Had the 737MAX undergone normal FAA certification procedures it would never have been certified, evidenced by the “discovery” of a new flaw.
FAA granted Boeing self-certification, essentially, and they pushed through a plane with an appalling fatal defect when piloted by poorly-trained/inexperienced crews.
FAA is mostly to blame for the crashes & deaths and Boeing corporate responsible for the remaining blame (they made the design decisions to speed certification which led directly to the flawed MCAS system) and the demise of the company for putting accounting ahead of safety in dismissing so many engineers because they viewed the company as “mature”.
See the Bloomberg article also here at FR which, frankly, outlines the real causes. When an aircraft manufacturers publicly announces that it may take software or hardware (microprocessors) to fix the problem, clearly this aircraft skipped a number of basic certification steps to meet sales goals.
Boeing’s 737 Max Software Outsourced to $9-an-Hour Engineers
http://www.freerepublic.com/focus/f-news/3760301/posts
Valid points and I had read that article.
However, Boeing is a private company. They make a product just like every other company makes a product. They, not the FAA, are ultimately responsible for the product. They have to live with the consequences even as their failure as a company would impact all of us to some extent and I do not want to see them fail.
This is the slippery slope that leads to massive government and crushing regulation. Look what happened to the small private plane industry. There is a free market solution to this problem and we are witnessing it... fix the plane or nobody will buy or fly them. Prevent these failures in the future or nobody will buy or fly your plane.

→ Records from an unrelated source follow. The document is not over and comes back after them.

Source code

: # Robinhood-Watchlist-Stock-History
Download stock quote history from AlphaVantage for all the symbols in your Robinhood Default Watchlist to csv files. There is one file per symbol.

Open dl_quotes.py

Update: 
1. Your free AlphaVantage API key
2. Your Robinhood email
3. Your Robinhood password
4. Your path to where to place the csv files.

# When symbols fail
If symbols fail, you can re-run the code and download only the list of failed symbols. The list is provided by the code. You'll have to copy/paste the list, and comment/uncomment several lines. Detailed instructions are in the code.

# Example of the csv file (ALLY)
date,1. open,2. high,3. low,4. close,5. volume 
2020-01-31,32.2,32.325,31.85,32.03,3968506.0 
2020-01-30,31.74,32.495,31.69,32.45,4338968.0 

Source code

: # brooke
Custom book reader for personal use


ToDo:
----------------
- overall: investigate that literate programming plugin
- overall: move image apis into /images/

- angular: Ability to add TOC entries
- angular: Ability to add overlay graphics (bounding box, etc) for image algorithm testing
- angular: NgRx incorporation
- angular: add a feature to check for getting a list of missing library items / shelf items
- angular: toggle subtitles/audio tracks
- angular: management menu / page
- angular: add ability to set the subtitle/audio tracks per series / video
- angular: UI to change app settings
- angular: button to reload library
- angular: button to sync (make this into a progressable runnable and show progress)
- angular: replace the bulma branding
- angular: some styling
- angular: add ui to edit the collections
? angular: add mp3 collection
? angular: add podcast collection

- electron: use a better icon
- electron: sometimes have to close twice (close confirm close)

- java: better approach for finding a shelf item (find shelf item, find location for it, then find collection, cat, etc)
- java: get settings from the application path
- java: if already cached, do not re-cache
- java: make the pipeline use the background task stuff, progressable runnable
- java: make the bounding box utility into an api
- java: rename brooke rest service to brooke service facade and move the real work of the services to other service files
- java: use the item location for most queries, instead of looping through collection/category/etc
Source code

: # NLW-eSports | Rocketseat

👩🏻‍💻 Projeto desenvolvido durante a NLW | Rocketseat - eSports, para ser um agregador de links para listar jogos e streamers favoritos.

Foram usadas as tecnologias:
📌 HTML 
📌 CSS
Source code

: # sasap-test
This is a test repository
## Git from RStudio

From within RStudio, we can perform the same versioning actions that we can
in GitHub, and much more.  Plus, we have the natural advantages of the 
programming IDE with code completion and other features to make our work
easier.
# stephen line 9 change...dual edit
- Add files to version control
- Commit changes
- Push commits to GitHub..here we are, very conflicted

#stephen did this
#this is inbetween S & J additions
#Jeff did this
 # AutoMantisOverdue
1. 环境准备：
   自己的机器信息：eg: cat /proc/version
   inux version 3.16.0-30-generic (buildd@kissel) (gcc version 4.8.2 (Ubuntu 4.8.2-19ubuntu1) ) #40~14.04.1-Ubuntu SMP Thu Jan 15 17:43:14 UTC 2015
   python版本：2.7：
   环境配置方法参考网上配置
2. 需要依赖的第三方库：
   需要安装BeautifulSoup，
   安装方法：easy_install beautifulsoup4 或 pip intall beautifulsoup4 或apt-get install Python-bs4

Blaming the FAA or this President or a previous one for cheering the company is only going to lead to a much larger FAA given our past reactions where government has to solve every problem. It will have costs far beyond the moment.
Consider some examples - In response to 9/11 we created a massive new bureaucracy and grew government immensely and at great cost with the creation of Homeland Security. I am not convinced we are safer for it today.
In response to a massive hurricane called Katrina we bloated and blew up a small federal agency called FEMA who largely existed to write checks to local and state governments after a disaster into a “first responder.” We could have simply signed contracts of some kind with Walmart and other large retailers to quickly deliver supplies to those who needed it. Instead we got many new employees, trucks, warehouses, and other stuff and we have been losing money ever since when there was an easier and more effective non-government solution that would have cost pennies on the dollars.
I want a full accounting of what occurred because it impacts all of us. However, I do not want to pay far more for air travel and in federal taxes because a company screwed up. Blaming the FAA will have repercussions far beyond two plane crashes in foreign countries.
The FAA will certainly respond to the “failure” that they must have more engineers and more employees to review the work of a private company.
Boeing knew the engines were too large for the existing aircraft. They believed they could overcome this problem in the same way it has been overcome on other aircraft with similar problems like the Osprey (long list of failures and casualties) or the F-117 (had its own share of problems) - with software and computers. Given the number of hours the plane operated without a crash, they were somewhat successful even as the fatal flaw remained and eventually resulted in two disastrous failures overseas.
I don’t know the solution and I am upset at the failure. However, my assertion will continue that I don’t want a bigger government in response to a flawed system on a privately designed and sold aircraft.
That might be a solution far worse than the problem and it is a point we would all do well to remember. I provided two very good examples above and there are many more.